Involves a change in spending or taxation to influence aggregate demand. A Fiscal stimulus could involve: Tax cuts. Cutting income taxes increases income and so causes people to spend more. Tax cuts are simpler if they’re targeted at people on low incomes because low-income earners have the next marginal propensity to consume. Government spending increases. The more the government spends the more money gets into the economy which ultimately results in higher aggregate demand. Potential problems of fiscal expansion Higher government borrowing, resulting in higher debt to GDP. May not be effective in increasing aggregate demand. E.g. people may save their tax cuts. May cause crowding out – this can be when higher government spending ends up in identical fall privately sector spending.


Like the fiscal policy, some changes in the monetary policy can also be helpful as both are the different sides of the same coin and to elevate the economy the cooperation and management of both sides are equally important.

Cutting interest rates should raise consumer expenditure and investment. Lower interest rates: Reduce the cost of borrowing. Reduce mortgage interest payments increasing disposable income. Reduce incentive to save. In the exchange policy, only depreciation can boost exports.

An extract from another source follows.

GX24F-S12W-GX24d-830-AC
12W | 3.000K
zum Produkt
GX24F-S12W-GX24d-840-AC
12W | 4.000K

Covid-19 may be a large negative supply and demand shock, and combined with the lockout severely reduced short-term growth. As supply recovers, however, while commodity prices remain constrained, there’s a chance to change from the low credit and money growth that characterized India’s post-2011 growth slowdown, to a credit-led recovery that also reduces persistent financial sector stress. It emphasizes the importance of domestic demand in shielding India from global shocks and certainly prolonged shrinking of trade. civilization, like followed in India since 2011, is often counterproductive, since it throttles domestic demand, without releasing critical sector-level supply-side constraints. Standard macroeconomic stabilization, like followed in India since 2011, level supply-side constraints. Measures need to be carefully sequenced because of the way the situation evolves. When the shops open after this period and the growth and survival of the market need measures, which the government. can provide can help kick-start consumption and so production. Before that, even income transfers tend to be saved. This happened in many advanced economies where large transfers and other fiscal stimuli couldn’t prevent large growth shortfalls. Transfers to lower-income groups might be within the kind of coupons with a limited life to make sure they're spent. Tax cuts or waiving stamp duties should be for a limited fundamental quantity. Help for little firms may be conditional on employment to confirm its paid out and raises demand and production. The series of Indian monetary-fiscal stimuli were largely in line with the above principles while tending to be over-cautious


Sustained higher growth is possible if context-relevant supply-side policies transform a high-cost economy and permit better utilization of resources, with support from macroeconomic policies that maintain domestic demand, furthermore as from counter-cyclical financial regulation. Critical reforms required include improving the productivity of presidency expenditure, cutting flab, coordination with states, strengthening corporate governance, legal simplification and capacity also as making financial sector regulation more appropriate. This is a crisis like no other, and there’s substantial uncertainty about its impact on people’s lives and livelihoods. Policymakers are providing unprecedented support to households, firms, and financial markets, and, while this is often vital for a healthy recovery, there is considerable uncertainty about what the economic landscape will seem like after we emerge from this lockdown.